A tragédia também foi maior em locais banhados por rios, como as proximidades da ilha pernambucana de Itamaracá, onde as ondas invadiram até quatro quilômetros dentro da cidade.

Tsunami ou minitsunami?

Em 2011, em artigo publicado na Revista da USP, o professor Alberto Veloso levantou o questionamento sobre se o fenômeno que ocorreu no Brasil poderia ser denominado como um 'tsunami'. "Tsunamis são fenômenos raros, mas podem acontecer em qualquer dos oceanos, em diversos mares e em porções menores de massas de água”. 

Eles podem ter diferentes origens, ser grandes ou pequenos, desastrosos ou inofensivos. Tais características abrem um amplo leque de oportunidades, inclusive para formular a pergunta: já ocorreu, ou poderá acontecer, um tsunami no Brasil?
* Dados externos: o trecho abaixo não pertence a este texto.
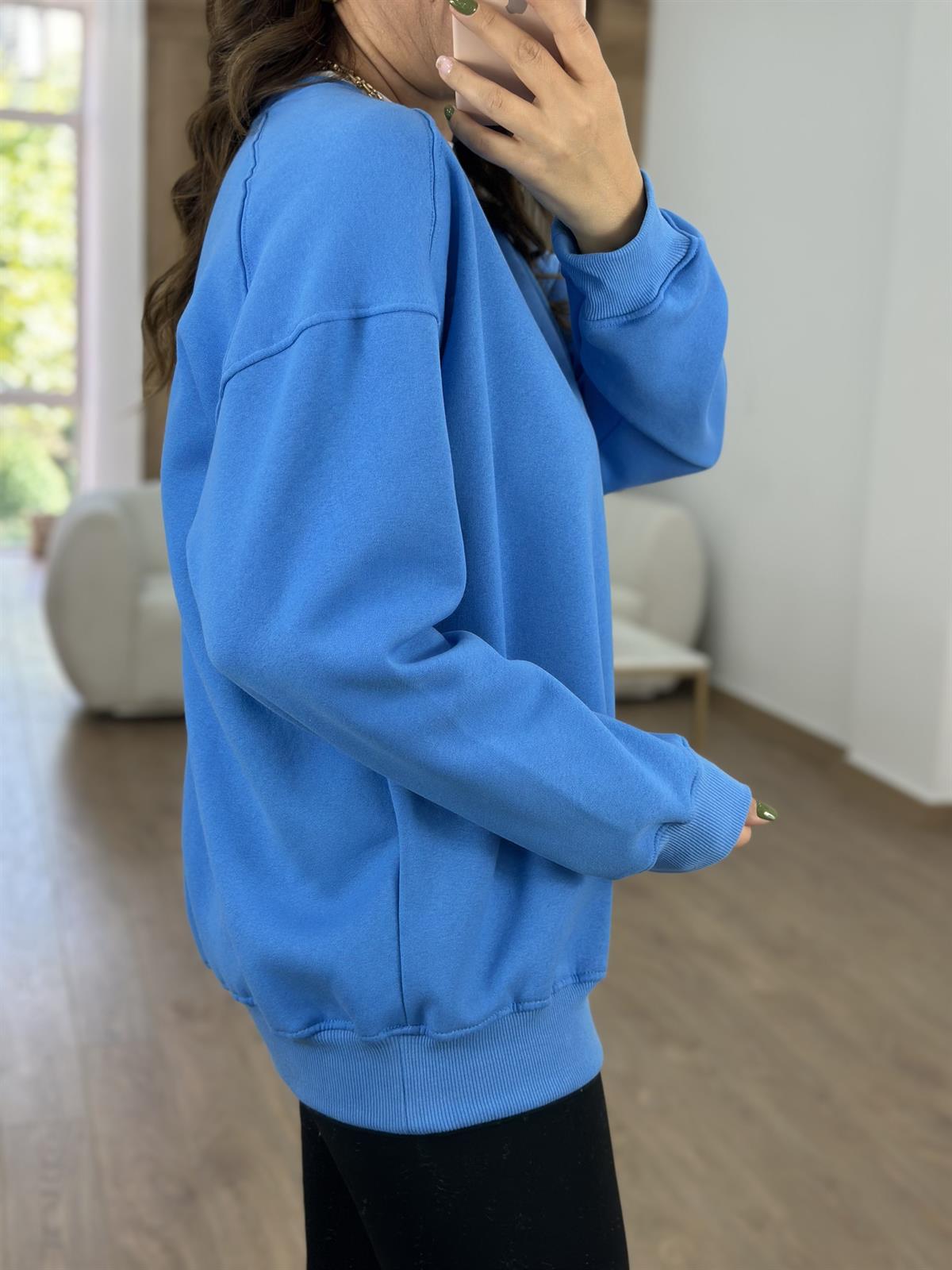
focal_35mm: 48
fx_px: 1760
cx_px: 476
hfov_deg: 30.3
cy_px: 635
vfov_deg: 39.7
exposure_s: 1/205
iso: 80
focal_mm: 6.86
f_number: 1.78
Talvez não seja possível responder tais indagações de forma precisa", prossegue. 

O especialista aponta que a falta de ocorrências de fenômenos desta natureza por aqui se dá por não haver terremotos de grande magnitude que atingem o mar. Entretanto, ressalta que a falta de registros do passado não são uma afirmação de que algo parecido não possa ocorrer num futuro — embora a possibilidade se demonstre remota. 

Por fim, ainda no artigo, Veloso resgata o que ele chama de "manifestações marinhas incomuns", ou seja, cinco episódios que ocorreram no litoral brasileiro entre 1541 e 2006. Em todos existem registros de que o mar estava violento ou com uma ressaca forte. 

Porém, é importante salientar alguns desses acontecimentos não ocorreu como consequência de um abalo sísmico ou erupção vulcânica — e, portanto, não pode ser considerado um tsunami de fato. Já registros como as grandes ondas em Cananéia e na Baía de Todos os Santos foram originadas de terremotos, mas com magnitudes baixas. 

"Identificou-se um tremor que gerou ondas parecidas com um pequeno tsunami. Apesar de modesto o caso é significativo, pois se está validando um 'minitsunami' brasileiro", encerra.